The slightly odd title of this volume – not Marcus Clarke, but Cyril Hopkins’ Marcus Clarke – is reminiscent of a spate of movies in the 1990s, including Bram Stoker’s Dracula and Mary Shelley’s Frankenstein. Those weren’t the authentic products, but this book does present Hopkins’s Clarke, in that much of the volume is made up of his childhood memories of the author of For the Term of His Natural Life (1874) and long extracts from Clarke’s letters to Hopkins.
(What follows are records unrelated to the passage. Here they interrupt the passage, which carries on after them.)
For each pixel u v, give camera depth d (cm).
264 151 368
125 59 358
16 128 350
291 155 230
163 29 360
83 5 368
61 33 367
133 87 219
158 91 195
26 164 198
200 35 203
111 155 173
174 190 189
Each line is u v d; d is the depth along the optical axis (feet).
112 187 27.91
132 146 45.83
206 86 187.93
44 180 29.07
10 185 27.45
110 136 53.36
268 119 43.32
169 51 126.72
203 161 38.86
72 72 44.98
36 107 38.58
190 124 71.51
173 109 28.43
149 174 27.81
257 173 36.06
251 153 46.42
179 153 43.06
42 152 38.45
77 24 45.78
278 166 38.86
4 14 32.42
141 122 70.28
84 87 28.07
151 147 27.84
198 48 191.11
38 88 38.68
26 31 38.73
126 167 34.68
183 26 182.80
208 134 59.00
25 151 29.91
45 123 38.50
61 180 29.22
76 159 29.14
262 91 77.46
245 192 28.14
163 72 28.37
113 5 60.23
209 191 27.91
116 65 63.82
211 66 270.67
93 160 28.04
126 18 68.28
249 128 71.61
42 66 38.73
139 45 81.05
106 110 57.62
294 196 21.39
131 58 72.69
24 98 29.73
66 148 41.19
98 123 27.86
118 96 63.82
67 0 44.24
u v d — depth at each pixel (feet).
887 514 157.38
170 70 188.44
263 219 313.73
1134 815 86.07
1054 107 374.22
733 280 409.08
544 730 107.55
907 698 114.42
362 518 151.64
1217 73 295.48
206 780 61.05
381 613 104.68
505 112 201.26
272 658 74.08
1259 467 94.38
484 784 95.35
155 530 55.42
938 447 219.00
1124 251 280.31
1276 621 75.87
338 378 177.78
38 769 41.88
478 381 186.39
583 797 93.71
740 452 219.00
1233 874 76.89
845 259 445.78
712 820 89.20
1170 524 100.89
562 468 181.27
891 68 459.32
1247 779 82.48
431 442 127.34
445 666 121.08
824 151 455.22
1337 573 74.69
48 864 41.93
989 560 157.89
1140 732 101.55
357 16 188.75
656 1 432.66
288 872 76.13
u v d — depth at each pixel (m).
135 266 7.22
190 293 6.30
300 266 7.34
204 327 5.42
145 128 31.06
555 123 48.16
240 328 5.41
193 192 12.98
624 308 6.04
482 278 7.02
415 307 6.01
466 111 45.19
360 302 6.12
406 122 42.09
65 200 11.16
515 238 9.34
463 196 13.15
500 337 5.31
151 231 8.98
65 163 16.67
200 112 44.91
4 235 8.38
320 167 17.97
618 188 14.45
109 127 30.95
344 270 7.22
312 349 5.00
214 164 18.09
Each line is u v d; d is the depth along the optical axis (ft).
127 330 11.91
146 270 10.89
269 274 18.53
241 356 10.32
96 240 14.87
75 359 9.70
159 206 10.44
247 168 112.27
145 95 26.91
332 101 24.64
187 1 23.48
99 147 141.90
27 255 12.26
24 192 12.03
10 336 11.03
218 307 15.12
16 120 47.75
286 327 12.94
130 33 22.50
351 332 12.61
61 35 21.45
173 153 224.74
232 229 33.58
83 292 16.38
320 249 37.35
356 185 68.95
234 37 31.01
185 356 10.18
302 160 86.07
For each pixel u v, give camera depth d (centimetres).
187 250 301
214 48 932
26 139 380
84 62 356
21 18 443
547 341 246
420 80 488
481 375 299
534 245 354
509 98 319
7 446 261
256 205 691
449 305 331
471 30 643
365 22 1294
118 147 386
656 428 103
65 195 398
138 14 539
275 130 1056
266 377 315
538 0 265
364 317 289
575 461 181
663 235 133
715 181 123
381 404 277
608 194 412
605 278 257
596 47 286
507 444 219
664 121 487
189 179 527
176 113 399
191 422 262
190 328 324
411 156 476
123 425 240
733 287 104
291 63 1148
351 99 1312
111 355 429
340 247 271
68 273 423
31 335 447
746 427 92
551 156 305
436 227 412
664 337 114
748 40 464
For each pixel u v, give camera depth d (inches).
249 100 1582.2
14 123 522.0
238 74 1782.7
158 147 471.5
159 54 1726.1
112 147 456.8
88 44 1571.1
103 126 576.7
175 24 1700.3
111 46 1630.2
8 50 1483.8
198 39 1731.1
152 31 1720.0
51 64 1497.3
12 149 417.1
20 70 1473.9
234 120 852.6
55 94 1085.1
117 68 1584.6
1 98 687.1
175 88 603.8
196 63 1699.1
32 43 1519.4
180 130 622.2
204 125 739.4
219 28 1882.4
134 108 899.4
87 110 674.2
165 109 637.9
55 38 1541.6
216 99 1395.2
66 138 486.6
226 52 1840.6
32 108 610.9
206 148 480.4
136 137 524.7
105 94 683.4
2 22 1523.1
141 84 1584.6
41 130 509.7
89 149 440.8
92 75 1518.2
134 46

Those films relied on the authors’ fame, but no one remembers Cyril Hopkins (1846–1932). Cyril and his brother were both at school with Clarke, and the brother was famous, or became so as the poet Gerard Manley Hopkins. As the editors of Cyril Hopkins’ Marcus Clarke point out, Gerard Manley Hopkins and Marcus Clarke achieved most of their fame posthumously. Cyril never became celebrated, certainly not with this biography, which is published now for the first time. This doesn’t seem to have bothered him unduly. He worked on the biography for many years and tried, in a rather desultory way, to get it published. It appears to have been a labour of love, dedicated to a childhood friend whose imprint on him was enduring. Ultimately, Hopkins’s manuscript was sold, for £170, to the Mitchell Library, where it languished, apart from loving visits from Clarke scholars, until this resurrection by Australian Scholarly Publishing.